* _ATIVIDADE PROPOSTA_: Liste todos os dispositivos da Constituição Federal de 1988 citados no texto sobre a proibição de abolir normas constitucionais, cada um com seu parágrafo, inciso ou alínea.

* _TEXTO PARA ANÁLISE_:
=======
6. Alcance da proibição de abolir normas constitucionais pela limitação material.

A extensão da proibição de reforma, prevista no parágrafo 4° do art. 60 da Constituição Federal de 1988 (Não será objeto de deliberação a proposta de emenda tendente a abolir: ...) é questão que merece bastante atenção, principalmente pelo sentido a ser adotado por sua última expressão (abolir). Assim, o tema será abordado em dois enfoques, em uma acepção restritiva e, em segundo momento, entendendo-se com aplicação ilimitada.

6.1. Alcance restrito da proibição de abolir

A proibição de emendas constitucionais, caso de entendida a expressão "tendente a abolir" no sentido literal (interpretação gramatical ou literal), atinentes a atingir alguma das normas previstas no art. 60, § 4°, da CF/88, pode ser interpretada apenas no sentido de tornar defeso sua abolição, mas admitindo alterações, desde que não venham a extingui-las.

Como exemplo, uso a hipótese da proibição da pena de morte, a qual só é aceita, excepcionalmente, no caso de guerra declarada, nos termos do art. art. 5º inciso XLVII, alínea "a", combinado com o art. 84, inciso XIX, ambos da CF/88. Na eventualidade de haver uma proposta de emenda constitucional com a finalidade de possibilitar a pena de morte aos condenados por crime de latrocínio, excluindo tal caso da proibição, pode-se afirmar que não haverá uma abolição dessa garantia individual, mas, por certo, restará caracterizada uma redução de sua incidência.
=======
* _MATERIAL FORNECIDO_:
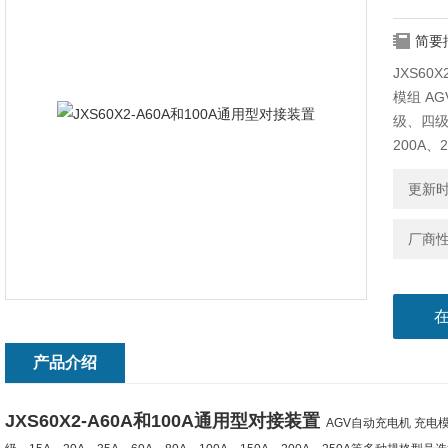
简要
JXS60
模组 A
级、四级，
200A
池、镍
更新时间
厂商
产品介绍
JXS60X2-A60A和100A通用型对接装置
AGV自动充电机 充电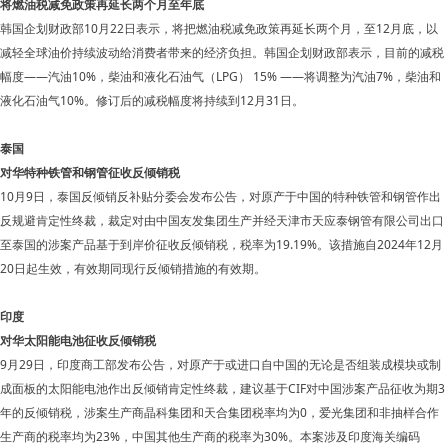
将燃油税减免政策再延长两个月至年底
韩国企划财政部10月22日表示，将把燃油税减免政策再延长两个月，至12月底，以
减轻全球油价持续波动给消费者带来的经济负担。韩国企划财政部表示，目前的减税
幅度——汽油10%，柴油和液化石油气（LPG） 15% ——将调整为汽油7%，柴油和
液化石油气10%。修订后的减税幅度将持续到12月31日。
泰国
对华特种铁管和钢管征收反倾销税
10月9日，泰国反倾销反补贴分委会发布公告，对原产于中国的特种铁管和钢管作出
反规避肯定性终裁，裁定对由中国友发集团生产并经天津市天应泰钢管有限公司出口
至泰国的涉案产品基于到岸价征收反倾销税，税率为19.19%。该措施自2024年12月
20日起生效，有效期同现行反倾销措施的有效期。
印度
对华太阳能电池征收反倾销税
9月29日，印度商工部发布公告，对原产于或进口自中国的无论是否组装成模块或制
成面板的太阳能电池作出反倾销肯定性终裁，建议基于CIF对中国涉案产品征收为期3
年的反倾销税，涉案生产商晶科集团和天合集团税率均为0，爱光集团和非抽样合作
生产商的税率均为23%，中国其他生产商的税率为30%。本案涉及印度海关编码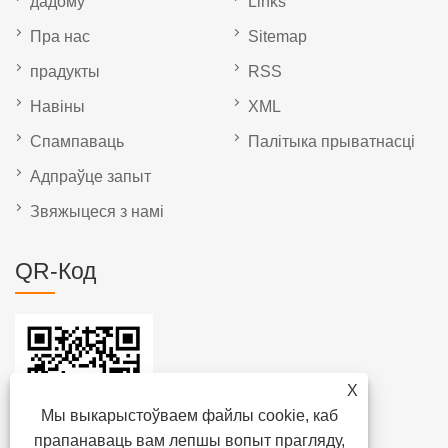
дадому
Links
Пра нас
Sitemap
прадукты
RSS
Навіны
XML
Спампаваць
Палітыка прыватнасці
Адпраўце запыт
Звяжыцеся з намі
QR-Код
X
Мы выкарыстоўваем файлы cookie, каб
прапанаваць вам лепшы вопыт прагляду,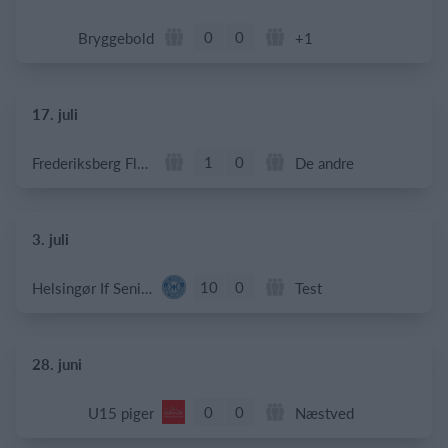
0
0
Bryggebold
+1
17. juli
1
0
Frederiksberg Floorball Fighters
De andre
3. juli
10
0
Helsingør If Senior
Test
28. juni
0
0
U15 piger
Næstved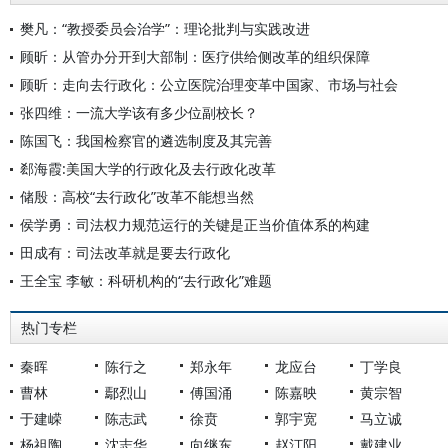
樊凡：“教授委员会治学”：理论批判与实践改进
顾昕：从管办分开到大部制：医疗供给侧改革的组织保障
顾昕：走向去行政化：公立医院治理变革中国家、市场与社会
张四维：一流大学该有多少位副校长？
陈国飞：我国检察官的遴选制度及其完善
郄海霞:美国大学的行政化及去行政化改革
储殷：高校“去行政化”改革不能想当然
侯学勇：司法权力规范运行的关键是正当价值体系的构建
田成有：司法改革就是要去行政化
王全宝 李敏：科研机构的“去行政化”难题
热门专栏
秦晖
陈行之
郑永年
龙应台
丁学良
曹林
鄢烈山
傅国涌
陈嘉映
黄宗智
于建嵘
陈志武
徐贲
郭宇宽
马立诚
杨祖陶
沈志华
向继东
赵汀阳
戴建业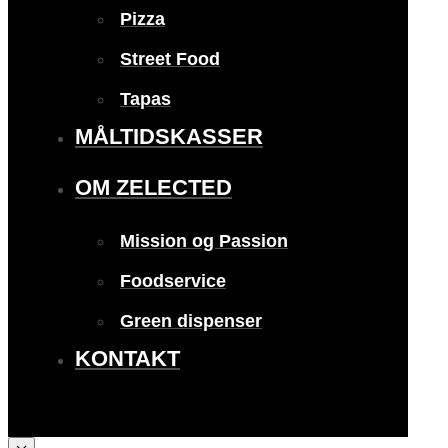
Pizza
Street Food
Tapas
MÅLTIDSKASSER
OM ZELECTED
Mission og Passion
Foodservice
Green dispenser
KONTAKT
=======
* _ESPAÇO DE RESPOSTA_:
- art. 60, § 4°
- art. 5º, inciso XLVII, alínea "a"
- art. 84, inciso XIX